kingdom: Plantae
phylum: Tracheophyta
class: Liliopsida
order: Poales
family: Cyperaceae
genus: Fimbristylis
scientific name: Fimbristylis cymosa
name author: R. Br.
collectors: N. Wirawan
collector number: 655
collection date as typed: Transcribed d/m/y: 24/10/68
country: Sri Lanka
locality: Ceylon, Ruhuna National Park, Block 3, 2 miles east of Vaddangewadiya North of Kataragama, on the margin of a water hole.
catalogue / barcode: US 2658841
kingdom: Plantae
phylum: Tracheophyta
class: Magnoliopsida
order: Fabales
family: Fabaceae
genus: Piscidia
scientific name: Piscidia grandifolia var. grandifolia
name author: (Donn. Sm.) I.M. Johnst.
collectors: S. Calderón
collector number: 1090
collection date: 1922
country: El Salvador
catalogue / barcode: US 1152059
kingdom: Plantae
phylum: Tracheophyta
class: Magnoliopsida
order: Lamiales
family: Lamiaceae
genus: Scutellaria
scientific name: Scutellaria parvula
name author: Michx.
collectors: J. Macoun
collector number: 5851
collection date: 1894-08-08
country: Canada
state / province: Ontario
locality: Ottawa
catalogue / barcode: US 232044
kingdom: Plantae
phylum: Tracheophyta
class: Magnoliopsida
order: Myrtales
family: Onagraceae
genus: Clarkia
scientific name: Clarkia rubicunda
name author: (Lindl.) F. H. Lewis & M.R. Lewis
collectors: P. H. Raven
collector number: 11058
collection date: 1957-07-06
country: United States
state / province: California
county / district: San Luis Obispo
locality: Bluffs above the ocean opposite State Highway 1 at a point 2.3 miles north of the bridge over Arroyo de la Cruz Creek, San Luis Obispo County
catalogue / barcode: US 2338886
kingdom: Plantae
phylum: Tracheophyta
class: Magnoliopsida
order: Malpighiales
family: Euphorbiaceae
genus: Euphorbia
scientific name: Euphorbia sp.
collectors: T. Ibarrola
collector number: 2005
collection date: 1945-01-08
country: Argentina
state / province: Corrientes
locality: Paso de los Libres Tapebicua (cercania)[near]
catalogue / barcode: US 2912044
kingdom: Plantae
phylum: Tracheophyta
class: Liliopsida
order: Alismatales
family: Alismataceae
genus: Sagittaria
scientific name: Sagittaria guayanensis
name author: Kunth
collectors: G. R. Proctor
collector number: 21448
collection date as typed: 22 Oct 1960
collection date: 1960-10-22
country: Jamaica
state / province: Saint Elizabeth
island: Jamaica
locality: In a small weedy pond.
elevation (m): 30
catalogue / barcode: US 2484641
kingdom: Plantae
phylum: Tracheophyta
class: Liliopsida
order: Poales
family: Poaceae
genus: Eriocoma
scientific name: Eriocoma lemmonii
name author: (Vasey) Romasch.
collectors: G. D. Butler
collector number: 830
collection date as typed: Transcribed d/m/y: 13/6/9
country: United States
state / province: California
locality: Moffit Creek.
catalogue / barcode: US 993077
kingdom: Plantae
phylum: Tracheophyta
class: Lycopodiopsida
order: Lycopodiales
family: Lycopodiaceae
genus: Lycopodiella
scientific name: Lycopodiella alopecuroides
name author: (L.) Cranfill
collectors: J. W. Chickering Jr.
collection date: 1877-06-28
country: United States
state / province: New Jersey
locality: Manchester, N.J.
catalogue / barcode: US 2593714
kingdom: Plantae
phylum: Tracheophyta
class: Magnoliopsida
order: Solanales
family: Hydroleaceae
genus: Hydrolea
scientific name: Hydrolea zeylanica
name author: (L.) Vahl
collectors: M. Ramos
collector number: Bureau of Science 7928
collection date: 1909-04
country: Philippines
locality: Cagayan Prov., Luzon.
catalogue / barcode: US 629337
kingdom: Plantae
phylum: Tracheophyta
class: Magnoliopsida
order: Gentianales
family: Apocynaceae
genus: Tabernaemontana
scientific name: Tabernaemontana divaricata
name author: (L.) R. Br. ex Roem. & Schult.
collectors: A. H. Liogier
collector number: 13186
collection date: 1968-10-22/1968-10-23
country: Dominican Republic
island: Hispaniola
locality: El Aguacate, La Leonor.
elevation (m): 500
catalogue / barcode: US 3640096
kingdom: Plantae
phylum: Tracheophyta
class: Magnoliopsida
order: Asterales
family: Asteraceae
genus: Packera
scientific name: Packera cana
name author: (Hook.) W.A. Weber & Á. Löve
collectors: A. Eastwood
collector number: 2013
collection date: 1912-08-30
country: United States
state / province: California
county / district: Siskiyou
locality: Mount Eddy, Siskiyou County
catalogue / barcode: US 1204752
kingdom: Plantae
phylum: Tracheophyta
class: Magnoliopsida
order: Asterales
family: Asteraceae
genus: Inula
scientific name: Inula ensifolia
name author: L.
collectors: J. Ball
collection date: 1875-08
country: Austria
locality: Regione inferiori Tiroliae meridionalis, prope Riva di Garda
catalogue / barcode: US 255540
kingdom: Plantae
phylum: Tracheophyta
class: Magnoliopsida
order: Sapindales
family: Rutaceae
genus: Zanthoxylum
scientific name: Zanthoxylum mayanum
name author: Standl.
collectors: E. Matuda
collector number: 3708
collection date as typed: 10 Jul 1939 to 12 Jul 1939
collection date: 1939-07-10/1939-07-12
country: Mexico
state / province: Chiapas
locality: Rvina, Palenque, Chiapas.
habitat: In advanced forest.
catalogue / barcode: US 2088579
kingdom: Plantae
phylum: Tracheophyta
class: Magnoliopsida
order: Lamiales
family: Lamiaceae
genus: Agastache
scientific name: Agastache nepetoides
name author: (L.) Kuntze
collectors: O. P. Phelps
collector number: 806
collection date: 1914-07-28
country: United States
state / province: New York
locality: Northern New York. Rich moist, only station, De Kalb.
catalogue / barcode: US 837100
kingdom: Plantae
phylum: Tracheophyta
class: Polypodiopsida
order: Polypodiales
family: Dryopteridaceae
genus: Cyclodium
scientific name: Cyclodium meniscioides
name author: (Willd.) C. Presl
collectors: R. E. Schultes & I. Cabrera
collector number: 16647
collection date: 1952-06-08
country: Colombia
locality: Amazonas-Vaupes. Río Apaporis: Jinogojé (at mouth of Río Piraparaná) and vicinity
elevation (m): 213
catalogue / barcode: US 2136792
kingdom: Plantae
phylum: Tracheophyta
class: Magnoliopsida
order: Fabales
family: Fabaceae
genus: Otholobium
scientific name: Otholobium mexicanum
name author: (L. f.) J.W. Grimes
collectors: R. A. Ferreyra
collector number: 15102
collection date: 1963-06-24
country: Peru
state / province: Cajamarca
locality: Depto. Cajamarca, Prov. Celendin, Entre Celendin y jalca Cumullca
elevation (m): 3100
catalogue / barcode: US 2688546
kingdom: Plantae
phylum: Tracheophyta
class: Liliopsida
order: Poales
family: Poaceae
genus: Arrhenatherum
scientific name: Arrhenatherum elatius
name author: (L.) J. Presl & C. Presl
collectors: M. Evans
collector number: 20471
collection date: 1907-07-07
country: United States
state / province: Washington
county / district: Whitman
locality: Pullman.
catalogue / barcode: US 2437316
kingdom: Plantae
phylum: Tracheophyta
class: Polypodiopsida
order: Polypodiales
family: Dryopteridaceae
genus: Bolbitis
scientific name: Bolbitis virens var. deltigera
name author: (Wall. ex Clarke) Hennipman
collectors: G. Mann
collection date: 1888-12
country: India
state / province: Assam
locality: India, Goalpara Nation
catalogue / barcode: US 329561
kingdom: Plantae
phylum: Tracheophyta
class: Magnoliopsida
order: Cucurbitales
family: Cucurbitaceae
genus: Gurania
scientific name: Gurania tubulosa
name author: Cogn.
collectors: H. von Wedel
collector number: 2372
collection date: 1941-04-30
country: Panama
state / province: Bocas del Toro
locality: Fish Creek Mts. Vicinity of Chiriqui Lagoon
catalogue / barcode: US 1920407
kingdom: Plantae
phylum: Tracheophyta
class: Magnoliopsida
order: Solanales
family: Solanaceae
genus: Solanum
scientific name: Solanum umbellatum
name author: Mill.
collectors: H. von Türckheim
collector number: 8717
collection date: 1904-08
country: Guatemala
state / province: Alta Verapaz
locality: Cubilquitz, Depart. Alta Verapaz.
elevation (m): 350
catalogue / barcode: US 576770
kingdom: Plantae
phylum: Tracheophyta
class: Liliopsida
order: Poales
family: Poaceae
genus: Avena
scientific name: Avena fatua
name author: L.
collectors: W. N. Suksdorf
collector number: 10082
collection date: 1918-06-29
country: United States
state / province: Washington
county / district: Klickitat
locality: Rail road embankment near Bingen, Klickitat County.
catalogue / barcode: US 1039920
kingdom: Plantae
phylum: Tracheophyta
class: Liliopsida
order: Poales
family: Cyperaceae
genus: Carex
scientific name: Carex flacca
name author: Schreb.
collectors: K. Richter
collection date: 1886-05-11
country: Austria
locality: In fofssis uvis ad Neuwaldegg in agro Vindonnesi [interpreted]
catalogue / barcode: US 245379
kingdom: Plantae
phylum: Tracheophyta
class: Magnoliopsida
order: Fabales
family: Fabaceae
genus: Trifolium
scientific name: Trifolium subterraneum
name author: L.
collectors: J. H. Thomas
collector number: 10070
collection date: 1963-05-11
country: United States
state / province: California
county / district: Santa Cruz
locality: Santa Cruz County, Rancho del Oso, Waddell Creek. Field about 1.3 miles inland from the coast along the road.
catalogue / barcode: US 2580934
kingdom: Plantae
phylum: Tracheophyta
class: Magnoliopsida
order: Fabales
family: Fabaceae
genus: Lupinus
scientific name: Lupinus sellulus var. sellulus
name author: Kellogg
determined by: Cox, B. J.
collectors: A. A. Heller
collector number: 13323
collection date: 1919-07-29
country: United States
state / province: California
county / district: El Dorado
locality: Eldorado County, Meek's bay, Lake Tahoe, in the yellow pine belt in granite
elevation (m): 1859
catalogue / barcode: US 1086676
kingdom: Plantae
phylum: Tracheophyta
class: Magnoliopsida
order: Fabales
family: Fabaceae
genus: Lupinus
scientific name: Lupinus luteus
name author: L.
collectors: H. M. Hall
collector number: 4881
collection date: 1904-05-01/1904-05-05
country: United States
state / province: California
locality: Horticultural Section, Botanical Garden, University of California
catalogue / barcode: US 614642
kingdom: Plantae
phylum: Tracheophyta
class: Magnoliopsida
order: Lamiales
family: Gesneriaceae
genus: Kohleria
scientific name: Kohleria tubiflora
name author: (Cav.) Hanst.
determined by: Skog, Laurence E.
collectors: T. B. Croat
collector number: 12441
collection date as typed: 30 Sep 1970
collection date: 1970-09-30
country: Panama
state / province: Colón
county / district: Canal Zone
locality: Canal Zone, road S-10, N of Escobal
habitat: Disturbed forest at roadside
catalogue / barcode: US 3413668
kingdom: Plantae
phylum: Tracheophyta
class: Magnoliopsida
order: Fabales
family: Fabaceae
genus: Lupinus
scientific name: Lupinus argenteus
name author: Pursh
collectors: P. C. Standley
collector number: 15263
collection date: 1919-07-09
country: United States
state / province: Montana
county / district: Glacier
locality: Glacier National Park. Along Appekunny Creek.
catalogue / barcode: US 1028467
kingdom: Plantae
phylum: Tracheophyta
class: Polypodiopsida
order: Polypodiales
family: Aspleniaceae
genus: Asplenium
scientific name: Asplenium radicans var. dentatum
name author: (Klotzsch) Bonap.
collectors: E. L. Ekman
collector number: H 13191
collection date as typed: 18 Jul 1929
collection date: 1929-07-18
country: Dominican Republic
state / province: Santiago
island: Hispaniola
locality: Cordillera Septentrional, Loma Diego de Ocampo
= = =
TASK STATEMENT:
Write out the lines from the one containing "genus: Avena" up to and including the one containing "locality: Rail road", without altering any character.

SOLUTION FOR THIS PROBLEM:
genus: Avena
scientific name: Avena fatua
name author: L.
collectors: W. N. Suksdorf
collector number: 10082
collection date: 1918-06-29
country: United States
state / province: Washington
county / district: Klickitat
locality: Rail road embankment near Bingen, Klickitat County.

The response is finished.